# How to complete this task:
Output every entry exactly as written, but omit the pictures.

** Available data follows **

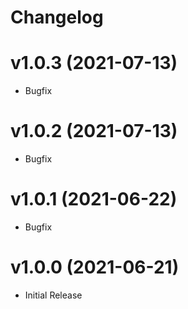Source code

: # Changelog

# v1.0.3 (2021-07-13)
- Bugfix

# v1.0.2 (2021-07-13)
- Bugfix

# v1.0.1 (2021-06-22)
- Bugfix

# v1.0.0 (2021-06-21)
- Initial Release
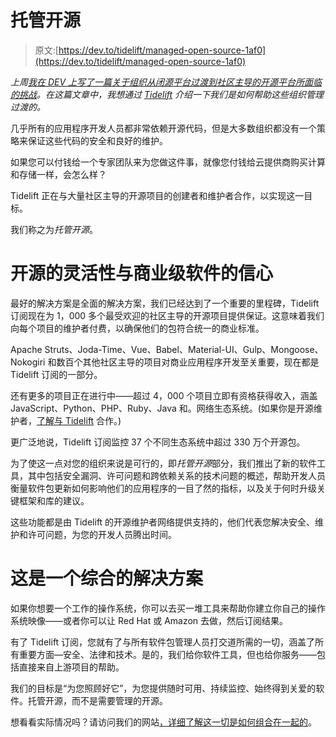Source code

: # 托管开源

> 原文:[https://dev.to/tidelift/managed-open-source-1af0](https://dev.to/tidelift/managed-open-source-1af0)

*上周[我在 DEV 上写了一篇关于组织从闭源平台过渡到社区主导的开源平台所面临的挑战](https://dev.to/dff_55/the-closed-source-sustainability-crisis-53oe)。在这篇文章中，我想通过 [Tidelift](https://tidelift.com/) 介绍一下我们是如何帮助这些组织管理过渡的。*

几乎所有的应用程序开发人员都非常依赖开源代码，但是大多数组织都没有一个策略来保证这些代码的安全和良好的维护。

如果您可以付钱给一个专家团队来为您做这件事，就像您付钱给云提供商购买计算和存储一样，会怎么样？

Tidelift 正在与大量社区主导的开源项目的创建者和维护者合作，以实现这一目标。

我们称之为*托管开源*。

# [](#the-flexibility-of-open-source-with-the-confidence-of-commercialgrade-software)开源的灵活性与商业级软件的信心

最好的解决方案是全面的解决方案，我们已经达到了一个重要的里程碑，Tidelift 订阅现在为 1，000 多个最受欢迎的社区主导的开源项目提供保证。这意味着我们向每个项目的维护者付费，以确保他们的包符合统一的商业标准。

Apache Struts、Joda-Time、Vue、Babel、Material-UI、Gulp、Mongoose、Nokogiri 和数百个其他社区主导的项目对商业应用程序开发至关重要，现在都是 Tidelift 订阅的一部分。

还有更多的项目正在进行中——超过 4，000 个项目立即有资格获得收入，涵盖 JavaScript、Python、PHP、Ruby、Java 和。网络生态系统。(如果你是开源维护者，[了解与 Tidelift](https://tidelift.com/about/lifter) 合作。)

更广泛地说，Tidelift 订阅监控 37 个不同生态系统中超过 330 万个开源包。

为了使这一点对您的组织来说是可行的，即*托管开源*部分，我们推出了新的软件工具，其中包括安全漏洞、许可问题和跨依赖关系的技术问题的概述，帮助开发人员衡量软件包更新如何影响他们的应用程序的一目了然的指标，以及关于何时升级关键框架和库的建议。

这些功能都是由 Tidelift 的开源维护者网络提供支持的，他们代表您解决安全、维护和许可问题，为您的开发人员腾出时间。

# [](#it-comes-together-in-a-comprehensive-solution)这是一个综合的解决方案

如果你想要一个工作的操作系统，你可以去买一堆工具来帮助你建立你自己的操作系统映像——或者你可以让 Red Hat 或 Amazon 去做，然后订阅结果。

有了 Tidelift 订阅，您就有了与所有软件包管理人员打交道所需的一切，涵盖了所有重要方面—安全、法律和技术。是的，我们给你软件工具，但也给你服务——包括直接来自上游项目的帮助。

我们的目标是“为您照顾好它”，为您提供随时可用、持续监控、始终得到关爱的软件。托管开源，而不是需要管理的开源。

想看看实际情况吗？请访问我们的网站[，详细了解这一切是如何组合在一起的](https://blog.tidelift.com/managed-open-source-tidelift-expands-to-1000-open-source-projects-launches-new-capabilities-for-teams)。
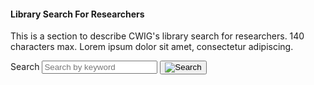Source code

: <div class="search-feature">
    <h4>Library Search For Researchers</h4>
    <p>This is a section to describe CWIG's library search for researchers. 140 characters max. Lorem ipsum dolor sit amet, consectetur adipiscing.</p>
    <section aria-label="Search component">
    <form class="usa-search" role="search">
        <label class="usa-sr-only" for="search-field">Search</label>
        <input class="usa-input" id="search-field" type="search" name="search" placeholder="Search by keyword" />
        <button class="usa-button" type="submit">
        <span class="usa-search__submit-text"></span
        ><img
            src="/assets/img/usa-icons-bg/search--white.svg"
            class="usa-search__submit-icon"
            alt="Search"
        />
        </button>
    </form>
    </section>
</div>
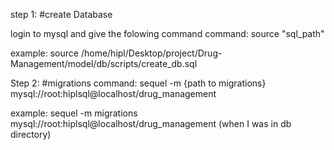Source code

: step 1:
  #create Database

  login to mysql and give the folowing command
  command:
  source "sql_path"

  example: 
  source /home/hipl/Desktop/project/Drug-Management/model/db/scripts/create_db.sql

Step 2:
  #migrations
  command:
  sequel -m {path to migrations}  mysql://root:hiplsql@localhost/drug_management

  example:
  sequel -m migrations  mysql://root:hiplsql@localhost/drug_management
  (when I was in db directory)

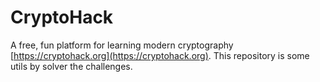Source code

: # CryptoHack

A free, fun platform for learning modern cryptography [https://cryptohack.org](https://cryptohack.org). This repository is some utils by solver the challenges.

** End of Available data **

# Answer box:
Source code

: # Changelog

# v1.0.3 (2021-07-13)
- Bugfix

# v1.0.2 (2021-07-13)
- Bugfix

# v1.0.1 (2021-06-22)
- Bugfix

# v1.0.0 (2021-06-21)
- Initial Release
Source code

: # 托管开源

> 原文:[https://dev.to/tidelift/managed-open-source-1af0](https://dev.to/tidelift/managed-open-source-1af0)

*上周[我在 DEV 上写了一篇关于组织从闭源平台过渡到社区主导的开源平台所面临的挑战](https://dev.to/dff_55/the-closed-source-sustainability-crisis-53oe)。在这篇文章中，我想通过 [Tidelift](https://tidelift.com/) 介绍一下我们是如何帮助这些组织管理过渡的。*

几乎所有的应用程序开发人员都非常依赖开源代码，但是大多数组织都没有一个策略来保证这些代码的安全和良好的维护。

如果您可以付钱给一个专家团队来为您做这件事，就像您付钱给云提供商购买计算和存储一样，会怎么样？

Tidelift 正在与大量社区主导的开源项目的创建者和维护者合作，以实现这一目标。

我们称之为*托管开源*。

# [](#the-flexibility-of-open-source-with-the-confidence-of-commercialgrade-software)开源的灵活性与商业级软件的信心

最好的解决方案是全面的解决方案，我们已经达到了一个重要的里程碑，Tidelift 订阅现在为 1，000 多个最受欢迎的社区主导的开源项目提供保证。这意味着我们向每个项目的维护者付费，以确保他们的包符合统一的商业标准。

Apache Struts、Joda-Time、Vue、Babel、Material-UI、Gulp、Mongoose、Nokogiri 和数百个其他社区主导的项目对商业应用程序开发至关重要，现在都是 Tidelift 订阅的一部分。

还有更多的项目正在进行中——超过 4，000 个项目立即有资格获得收入，涵盖 JavaScript、Python、PHP、Ruby、Java 和。网络生态系统。(如果你是开源维护者，[了解与 Tidelift](https://tidelift.com/about/lifter) 合作。)

更广泛地说，Tidelift 订阅监控 37 个不同生态系统中超过 330 万个开源包。

为了使这一点对您的组织来说是可行的，即*托管开源*部分，我们推出了新的软件工具，其中包括安全漏洞、许可问题和跨依赖关系的技术问题的概述，帮助开发人员衡量软件包更新如何影响他们的应用程序的一目了然的指标，以及关于何时升级关键框架和库的建议。

这些功能都是由 Tidelift 的开源维护者网络提供支持的，他们代表您解决安全、维护和许可问题，为您的开发人员腾出时间。

# [](#it-comes-together-in-a-comprehensive-solution)这是一个综合的解决方案

如果你想要一个工作的操作系统，你可以去买一堆工具来帮助你建立你自己的操作系统映像——或者你可以让 Red Hat 或 Amazon 去做，然后订阅结果。

有了 Tidelift 订阅，您就有了与所有软件包管理人员打交道所需的一切，涵盖了所有重要方面—安全、法律和技术。是的，我们给你软件工具，但也给你服务——包括直接来自上游项目的帮助。

我们的目标是“为您照顾好它”，为您提供随时可用、持续监控、始终得到关爱的软件。托管开源，而不是需要管理的开源。

想看看实际情况吗？请访问我们的网站[，详细了解这一切是如何组合在一起的](https://blog.tidelift.com/managed-open-source-tidelift-expands-to-1000-open-source-projects-launches-new-capabilities-for-teams)。
Source code

: <div class="search-feature">
    <h4>Library Search For Researchers</h4>
    <p>This is a section to describe CWIG's library search for researchers. 140 characters max. Lorem ipsum dolor sit amet, consectetur adipiscing.</p>
    <section aria-label="Search component">
    <form class="usa-search" role="search">
        <label class="usa-sr-only" for="search-field">Search</label>
        <input class="usa-input" id="search-field" type="search" name="search" placeholder="Search by keyword" />
        <button class="usa-button" type="submit">
        <span class="usa-search__submit-text"></span
        ><img
            src="/assets/img/usa-icons-bg/search--white.svg"
            class="usa-search__submit-icon"
            alt="Search"
        />
        </button>
    </form>
    </section>
</div>
Source code

: step 1:
  #create Database

  login to mysql and give the folowing command
  command:
  source "sql_path"

  example: 
  source /home/hipl/Desktop/project/Drug-Management/model/db/scripts/create_db.sql

Step 2:
  #migrations
  command:
  sequel -m {path to migrations}  mysql://root:hiplsql@localhost/drug_management

  example:
  sequel -m migrations  mysql://root:hiplsql@localhost/drug_management
  (when I was in db directory)

Source code

: # CryptoHack

A free, fun platform for learning modern cryptography [https://cryptohack.org](https://cryptohack.org). This repository is some utils by solver the challenges.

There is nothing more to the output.